A Python-based Retrieval-Augmented Generation (RAG) system for document Q&A using FastAPI, Streamlit, ChromaDB, and OpenAI.
https://github.com/davidbmar/rag-document-chat · public · shipped
This project implements a complete RAG pipeline that ingests PDF documents, processes them using hierarchical semantic grouping and compression, stores embeddings in ChromaDB, and provides a chat interface via Streamlit backed by a FastAPI server. It supports optional S3 storage for documents and uses OpenAI for both embedding generation and LLM responses.
pip install -r requirements.txt python -m nltk.downloader punkt_tab punkt stopwords uvicorn app:app --reload streamlit run streamlit_app.py
flowchart TD
User[User] -->|Uploads PDF| Streamlit[Streamlit Frontend]
Streamlit -->|POST /upload| FastAPI[FastAPI Backend]
FastAPI -->|Extract Text| PyPDF2[PyPDF2]
PyPDF2 -->|Raw Text| HierarchicalProc[HierarchicalProcessor]
HierarchicalProc -->|Logical Groups & Summaries| Embedder[OpenAI Embeddings]
Embedder -->|Vectors| ChromaDB[(ChromaDB)]
User -->|Asks Question| Streamlit
Streamlit -->|POST /query| FastAPI
FastAPI -->|Search| ChromaDB
ChromaDB -->|Context Chunks| FastAPI
FastAPI -->|Prompt + Context| OpenAI[OpenAI LLM]
OpenAI -->|Answer| FastAPI
FastAPI -->|Response| Streamlit
The backend is built with FastAPI to handle document uploads and query processing.
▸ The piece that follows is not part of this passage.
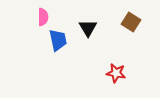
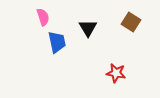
pink semicircle: rotated 18 degrees counterclockwise
blue trapezoid: moved 1 px left, 2 px down
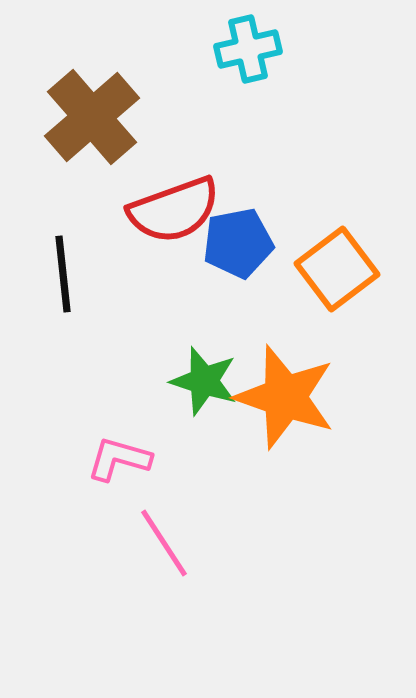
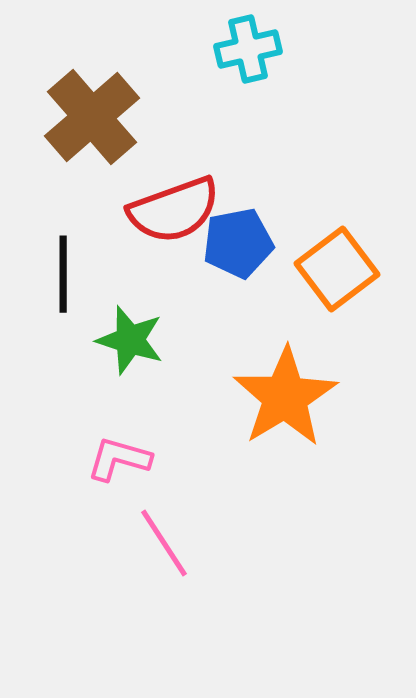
black line: rotated 6 degrees clockwise
green star: moved 74 px left, 41 px up
orange star: rotated 22 degrees clockwise
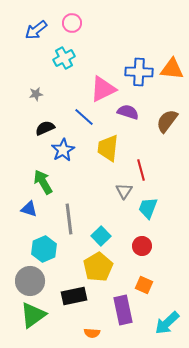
It uses PyPDF2 for text extraction, NLTK for tokenization, and a custom HierarchicalProcessor to group sentences into logical units and generate compressed summaries (10:1 ratio). Embeddings are stored in ChromaDB (local or HTTP mode). The frontend is a Streamlit application that interacts with the FastAPI backend. AWS Boto3 is used for optional S3 integration.
sequenceDiagram
participant U as User
participant S as Streamlit UI
participant F as FastAPI Server
participant P as HierarchicalProcessor
participant C as ChromaDB
participant O as OpenAI API
Note over U, O: Document Ingestion Phase
U->>S: Upload PDF File
S->>F: POST /upload file
F->>F: Parse PDF with PyPDF2
F->>P: Process Text Hierarchically
P->>P: Group Sentences & Generate Summaries
P->>O: Generate Embeddings for Chunks
O-->>P: Return Vectors
P->>C: Store Chunks with Metadata
C-->>F: Confirm Storage
F-->>S: Upload Success
S-->>U: Display Success Message
Note over U, O: Query Phase
U->>S: Ask Question
S->>F: POST /query {question}
F->>O: Generate Query Embedding
O-->>F: Return Query Vector
F->>C: Similarity Search
C-->>F: Return Relevant Chunks
F->>O: Send Prompt with Context
O-->>F: Return Generated Answer
F-->>S: Return Answer
S-->>U: Display Answer
Use this template to build internal knowledge base chatbots, legal document reviewers, or academic paper assistants. It is suitable for developers needing a structured RAG implementation with advanced chunking strategies beyond simple character splitting.